### Data under study
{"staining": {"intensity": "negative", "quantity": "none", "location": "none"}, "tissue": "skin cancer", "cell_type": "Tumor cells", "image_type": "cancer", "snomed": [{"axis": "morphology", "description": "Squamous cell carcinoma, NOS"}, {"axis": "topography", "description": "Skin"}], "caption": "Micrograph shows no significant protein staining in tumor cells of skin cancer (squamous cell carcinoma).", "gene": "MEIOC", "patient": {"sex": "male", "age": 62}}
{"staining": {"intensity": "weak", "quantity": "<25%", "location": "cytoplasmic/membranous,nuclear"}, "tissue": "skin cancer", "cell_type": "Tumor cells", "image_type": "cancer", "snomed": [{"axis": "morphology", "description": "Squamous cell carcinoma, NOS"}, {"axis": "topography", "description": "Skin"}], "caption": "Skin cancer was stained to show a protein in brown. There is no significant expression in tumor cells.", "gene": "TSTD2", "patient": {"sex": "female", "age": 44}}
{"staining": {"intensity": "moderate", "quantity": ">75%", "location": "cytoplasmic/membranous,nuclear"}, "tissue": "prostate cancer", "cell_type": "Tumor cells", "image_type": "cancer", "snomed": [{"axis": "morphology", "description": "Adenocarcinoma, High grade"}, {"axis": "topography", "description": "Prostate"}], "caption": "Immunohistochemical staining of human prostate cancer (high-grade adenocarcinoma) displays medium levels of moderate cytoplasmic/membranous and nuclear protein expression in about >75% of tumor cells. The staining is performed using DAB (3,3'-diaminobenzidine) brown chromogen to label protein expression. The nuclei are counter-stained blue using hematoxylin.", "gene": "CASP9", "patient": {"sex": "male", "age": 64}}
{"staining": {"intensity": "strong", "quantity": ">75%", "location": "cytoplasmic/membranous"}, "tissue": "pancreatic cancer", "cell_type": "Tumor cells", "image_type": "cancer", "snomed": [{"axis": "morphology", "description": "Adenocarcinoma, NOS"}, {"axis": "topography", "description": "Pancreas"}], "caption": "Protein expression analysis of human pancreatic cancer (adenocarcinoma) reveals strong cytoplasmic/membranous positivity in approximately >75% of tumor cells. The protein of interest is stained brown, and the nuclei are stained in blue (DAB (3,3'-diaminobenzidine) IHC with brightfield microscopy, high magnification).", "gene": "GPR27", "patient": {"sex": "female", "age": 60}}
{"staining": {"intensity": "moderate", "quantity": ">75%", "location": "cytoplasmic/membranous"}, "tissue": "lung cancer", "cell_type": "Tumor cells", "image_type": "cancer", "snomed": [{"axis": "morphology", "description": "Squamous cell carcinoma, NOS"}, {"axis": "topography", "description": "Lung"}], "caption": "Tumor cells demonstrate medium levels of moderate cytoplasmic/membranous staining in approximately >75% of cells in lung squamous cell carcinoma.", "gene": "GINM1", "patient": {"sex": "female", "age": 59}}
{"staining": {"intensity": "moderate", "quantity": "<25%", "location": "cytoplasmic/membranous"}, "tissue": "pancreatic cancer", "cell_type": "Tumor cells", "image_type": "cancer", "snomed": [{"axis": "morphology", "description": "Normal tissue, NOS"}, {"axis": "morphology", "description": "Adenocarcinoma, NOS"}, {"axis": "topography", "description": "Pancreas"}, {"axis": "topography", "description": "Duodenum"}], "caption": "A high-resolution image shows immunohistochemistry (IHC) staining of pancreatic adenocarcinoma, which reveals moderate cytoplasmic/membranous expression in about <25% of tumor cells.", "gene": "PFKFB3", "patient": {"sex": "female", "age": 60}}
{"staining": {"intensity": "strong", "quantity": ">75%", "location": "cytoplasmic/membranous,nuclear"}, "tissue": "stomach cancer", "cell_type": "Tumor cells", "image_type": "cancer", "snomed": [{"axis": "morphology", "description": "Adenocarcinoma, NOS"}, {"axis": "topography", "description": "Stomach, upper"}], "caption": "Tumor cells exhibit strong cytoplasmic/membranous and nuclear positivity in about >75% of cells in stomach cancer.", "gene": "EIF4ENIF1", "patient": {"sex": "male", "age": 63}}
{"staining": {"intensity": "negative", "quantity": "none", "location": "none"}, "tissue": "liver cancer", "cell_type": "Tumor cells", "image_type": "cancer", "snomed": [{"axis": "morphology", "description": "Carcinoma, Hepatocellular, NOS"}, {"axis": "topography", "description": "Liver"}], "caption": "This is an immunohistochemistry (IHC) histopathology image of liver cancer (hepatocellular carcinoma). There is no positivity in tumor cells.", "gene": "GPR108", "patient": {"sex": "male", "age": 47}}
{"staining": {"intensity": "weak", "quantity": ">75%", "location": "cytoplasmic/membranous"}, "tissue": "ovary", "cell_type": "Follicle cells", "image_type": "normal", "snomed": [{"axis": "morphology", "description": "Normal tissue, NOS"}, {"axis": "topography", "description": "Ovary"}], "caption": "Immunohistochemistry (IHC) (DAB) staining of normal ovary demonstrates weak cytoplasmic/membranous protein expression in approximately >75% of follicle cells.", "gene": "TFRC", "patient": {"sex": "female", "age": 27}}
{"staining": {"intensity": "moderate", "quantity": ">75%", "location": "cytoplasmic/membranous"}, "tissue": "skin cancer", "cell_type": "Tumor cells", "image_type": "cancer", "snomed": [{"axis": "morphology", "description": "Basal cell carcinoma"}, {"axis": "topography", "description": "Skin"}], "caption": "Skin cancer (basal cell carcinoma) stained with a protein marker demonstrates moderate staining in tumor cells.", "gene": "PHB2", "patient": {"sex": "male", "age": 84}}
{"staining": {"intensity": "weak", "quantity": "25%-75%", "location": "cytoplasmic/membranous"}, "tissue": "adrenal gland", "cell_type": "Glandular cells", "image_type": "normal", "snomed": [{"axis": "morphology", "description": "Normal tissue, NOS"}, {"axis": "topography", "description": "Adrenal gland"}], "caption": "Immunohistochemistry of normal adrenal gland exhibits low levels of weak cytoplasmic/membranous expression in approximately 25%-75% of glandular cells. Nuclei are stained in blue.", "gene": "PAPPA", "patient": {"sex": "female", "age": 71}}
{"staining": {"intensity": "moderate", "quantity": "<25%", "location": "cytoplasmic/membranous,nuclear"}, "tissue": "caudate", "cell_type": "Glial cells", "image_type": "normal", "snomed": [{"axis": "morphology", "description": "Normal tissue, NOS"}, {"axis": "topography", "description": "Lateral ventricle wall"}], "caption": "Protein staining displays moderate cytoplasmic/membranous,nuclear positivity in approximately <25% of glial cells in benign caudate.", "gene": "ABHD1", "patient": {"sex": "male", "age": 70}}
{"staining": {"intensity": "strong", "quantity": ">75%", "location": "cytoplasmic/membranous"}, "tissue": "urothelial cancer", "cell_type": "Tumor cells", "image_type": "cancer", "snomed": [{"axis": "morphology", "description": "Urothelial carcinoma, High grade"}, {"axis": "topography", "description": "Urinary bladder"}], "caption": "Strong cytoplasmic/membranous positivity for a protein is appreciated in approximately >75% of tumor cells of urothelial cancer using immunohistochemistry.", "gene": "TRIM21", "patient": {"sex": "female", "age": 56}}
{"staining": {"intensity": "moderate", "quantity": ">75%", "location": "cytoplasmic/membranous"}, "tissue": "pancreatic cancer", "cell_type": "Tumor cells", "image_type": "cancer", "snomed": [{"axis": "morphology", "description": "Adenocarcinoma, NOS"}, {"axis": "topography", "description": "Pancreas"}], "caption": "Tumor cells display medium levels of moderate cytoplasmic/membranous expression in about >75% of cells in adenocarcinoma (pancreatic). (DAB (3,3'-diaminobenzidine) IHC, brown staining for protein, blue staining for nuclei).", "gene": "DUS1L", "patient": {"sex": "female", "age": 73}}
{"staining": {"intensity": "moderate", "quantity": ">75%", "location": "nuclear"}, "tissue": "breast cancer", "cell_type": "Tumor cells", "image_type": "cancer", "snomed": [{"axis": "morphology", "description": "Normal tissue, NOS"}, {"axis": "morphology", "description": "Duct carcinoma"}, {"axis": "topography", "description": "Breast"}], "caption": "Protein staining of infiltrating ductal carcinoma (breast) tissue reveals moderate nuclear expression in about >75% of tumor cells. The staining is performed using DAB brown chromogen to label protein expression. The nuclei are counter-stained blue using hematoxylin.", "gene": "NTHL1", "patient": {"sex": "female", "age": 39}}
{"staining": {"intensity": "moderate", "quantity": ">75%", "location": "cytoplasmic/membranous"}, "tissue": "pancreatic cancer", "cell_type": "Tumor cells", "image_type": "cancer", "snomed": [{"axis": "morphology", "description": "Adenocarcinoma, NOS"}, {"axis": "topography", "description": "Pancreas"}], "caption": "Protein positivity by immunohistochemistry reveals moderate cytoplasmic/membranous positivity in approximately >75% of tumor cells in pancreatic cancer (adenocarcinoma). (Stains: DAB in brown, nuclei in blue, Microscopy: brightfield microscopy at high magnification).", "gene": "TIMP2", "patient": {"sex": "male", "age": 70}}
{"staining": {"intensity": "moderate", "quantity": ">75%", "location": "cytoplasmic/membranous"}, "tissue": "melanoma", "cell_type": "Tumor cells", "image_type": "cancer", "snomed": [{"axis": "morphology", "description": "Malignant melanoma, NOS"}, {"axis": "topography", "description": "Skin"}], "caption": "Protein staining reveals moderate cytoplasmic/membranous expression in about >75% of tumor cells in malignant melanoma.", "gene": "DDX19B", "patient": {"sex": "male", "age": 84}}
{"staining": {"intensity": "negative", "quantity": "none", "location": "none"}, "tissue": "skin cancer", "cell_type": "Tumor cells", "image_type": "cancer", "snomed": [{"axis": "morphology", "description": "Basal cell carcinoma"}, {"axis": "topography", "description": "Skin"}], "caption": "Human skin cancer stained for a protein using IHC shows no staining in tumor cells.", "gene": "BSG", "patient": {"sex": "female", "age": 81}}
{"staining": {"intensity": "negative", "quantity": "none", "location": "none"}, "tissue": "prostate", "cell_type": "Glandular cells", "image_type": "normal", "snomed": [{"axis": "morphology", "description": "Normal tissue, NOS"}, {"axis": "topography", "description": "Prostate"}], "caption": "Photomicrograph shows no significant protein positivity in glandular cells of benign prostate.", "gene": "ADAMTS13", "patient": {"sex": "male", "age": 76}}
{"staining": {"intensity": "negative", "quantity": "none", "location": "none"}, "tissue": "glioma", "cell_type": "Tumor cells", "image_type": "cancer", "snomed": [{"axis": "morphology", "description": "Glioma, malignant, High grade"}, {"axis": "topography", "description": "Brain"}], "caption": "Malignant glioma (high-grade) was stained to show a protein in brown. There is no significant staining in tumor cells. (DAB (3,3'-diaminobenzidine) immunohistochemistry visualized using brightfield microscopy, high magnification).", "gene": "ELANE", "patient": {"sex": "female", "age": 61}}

### What to do
Reproduce, character for character, only the lines of the preceding data that start at the line with "cells display medium" and end at the line with "positivity by immunohistochemistry", both included.

### Task response
{"staining": {"intensity": "moderate", "quantity": ">75%", "location": "cytoplasmic/membranous"}, "tissue": "pancreatic cancer", "cell_type": "Tumor cells", "image_type": "cancer", "snomed": [{"axis": "morphology", "description": "Adenocarcinoma, NOS"}, {"axis": "topography", "description": "Pancreas"}], "caption": "Tumor cells display medium levels of moderate cytoplasmic/membranous expression in about >75% of cells in adenocarcinoma (pancreatic). (DAB (3,3'-diaminobenzidine) IHC, brown staining for protein, blue staining for nuclei).", "gene": "DUS1L", "patient": {"sex": "female", "age": 73}}
{"staining": {"intensity": "moderate", "quantity": ">75%", "location": "nuclear"}, "tissue": "breast cancer", "cell_type": "Tumor cells", "image_type": "cancer", "snomed": [{"axis": "morphology", "description": "Normal tissue, NOS"}, {"axis": "morphology", "description": "Duct carcinoma"}, {"axis": "topography", "description": "Breast"}], "caption": "Protein staining of infiltrating ductal carcinoma (breast) tissue reveals moderate nuclear expression in about >75% of tumor cells. The staining is performed using DAB brown chromogen to label protein expression. The nuclei are counter-stained blue using hematoxylin.", "gene": "NTHL1", "patient": {"sex": "female", "age": 39}}
{"staining": {"intensity": "moderate", "quantity": ">75%", "location": "cytoplasmic/membranous"}, "tissue": "pancreatic cancer", "cell_type": "Tumor cells", "image_type": "cancer", "snomed": [{"axis": "morphology", "description": "Adenocarcinoma, NOS"}, {"axis": "topography", "description": "Pancreas"}], "caption": "Protein positivity by immunohistochemistry reveals moderate cytoplasmic/membranous positivity in approximately >75% of tumor cells in pancreatic cancer (adenocarcinoma). (Stains: DAB in brown, nuclei in blue, Microscopy: brightfield microscopy at high magnification).", "gene": "TIMP2", "patient": {"sex": "male", "age": 70}}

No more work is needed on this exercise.